Defensive Implications
For government and defence organisations:
Patch internet-facing Exchange and IIS infrastructure immediately if this has not already been done. The ProxyLogon chain has been exploited extensively for five years; its continued relevance in 2026 campaigns reflects systemic patching failures rather than novel attack capability. Treat any internet-facing Exchange server as a high-priority target for both patching and enhanced monitoring.
Audit web shell presence on Exchange and IIS servers. GODZILLA and similar web shells are frequently placed in predictable paths. Web shell scanners including Microsoft’s own Exchange Emergency Mitigation Service (EEMS) should be run against affected server classes.
For IT service providers to government:
Third-party suppliers holding government contracts are a high-value target for Chinese espionage operations. Organisations in this category should treat themselves as targets, not bystanders. Implement network segmentation between government-client-facing systems and internal infrastructure, and conduct regular threat hunts for ShadowPad-associated indicators.
For all sectors:
Monitor for DLL sideloading activity — particularly where legitimate signed executables (AnyDesk, and similar remote access tools) are found in unexpected file paths alongside unknown DLLs. Hunt for GODZILLA web shell indicators in IIS and Exchange logs. Review AnyDesk deployment policies; if the tool is not actively used in your environment, consider blocking its execution.
Indicators of Compromise:
Trend Micro and Broadcom have published IoCs associated with this campaign including ShadowPad C2 infrastructure, GODZILLA web shell hashes, and DLL sideloading artefacts. Defenders should import these into threat intelligence platforms and SIEM detection rules.
Assessment
SHADOW-EARTH-053 represents the current state of Chinese strategic espionage: patient, technically disciplined, and calibrated to avoid disruption in favour of persistent access and data collection. The simultaneous targeting of government ministries, defence contractors, and civil society activists indicates a broad intelligence mandate that spans both foreign policy and domestic security objectives.

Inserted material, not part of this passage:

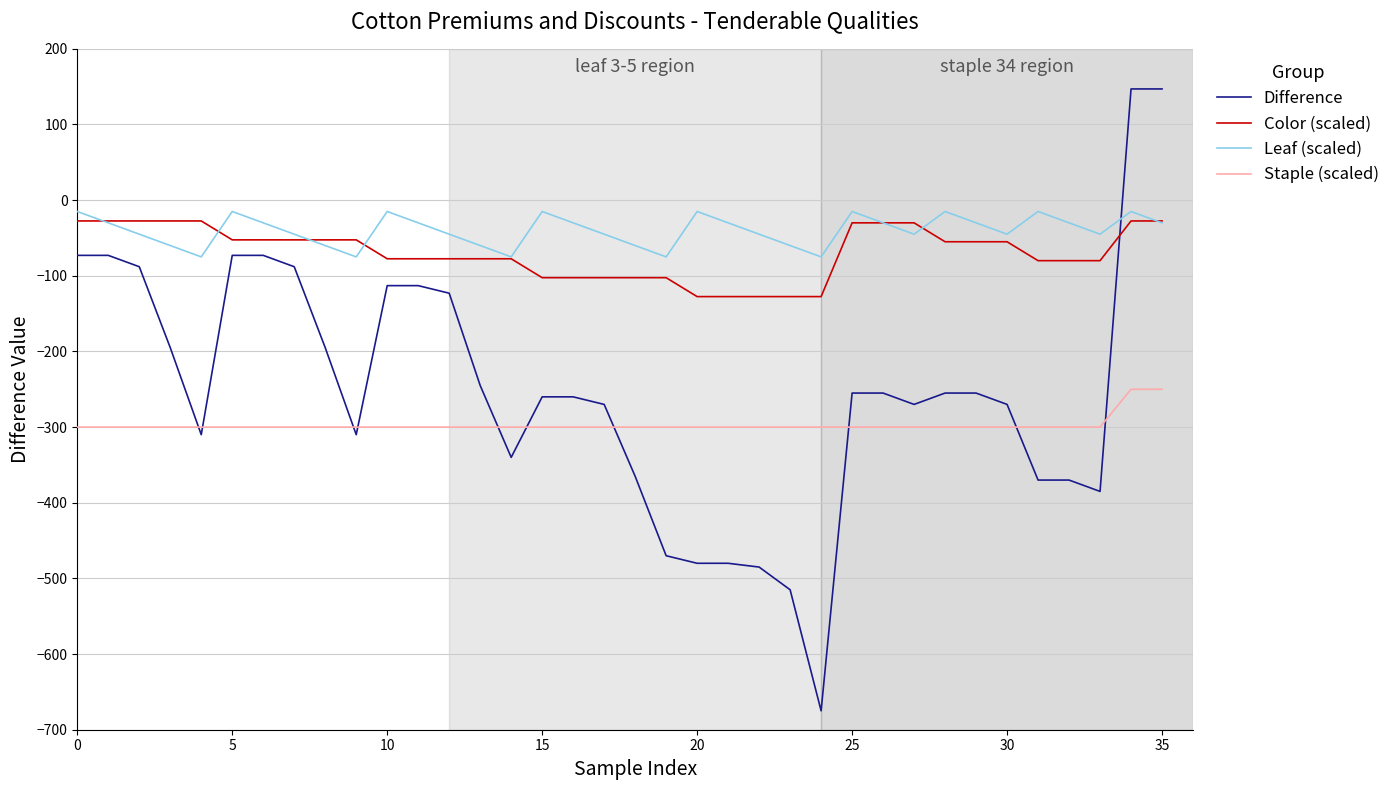

True or false: Staple (scaled) and Leaf (scaled) intersect in this chart.

False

The presence of this activity in Poland extends the campaign’s significance beyond Asia. As NATO member states increase defence spending and deepen military cooperation in response to the war in Ukraine, Chinese intelligence collection against alliance infrastructure and decision-making is a structural priority — not an opportunistic side-effect.
For organisations in Adversary Wire’s coverage sectors operating in affected regions or with supply chain relationships to affected governments, SHADOW-EARTH-053 activity represents a credible and current threat. The technical barriers to entry are low — unpatched Exchange servers remain widespread — and the adversary has demonstrated both the capability and intent to sustain operations over extended periods.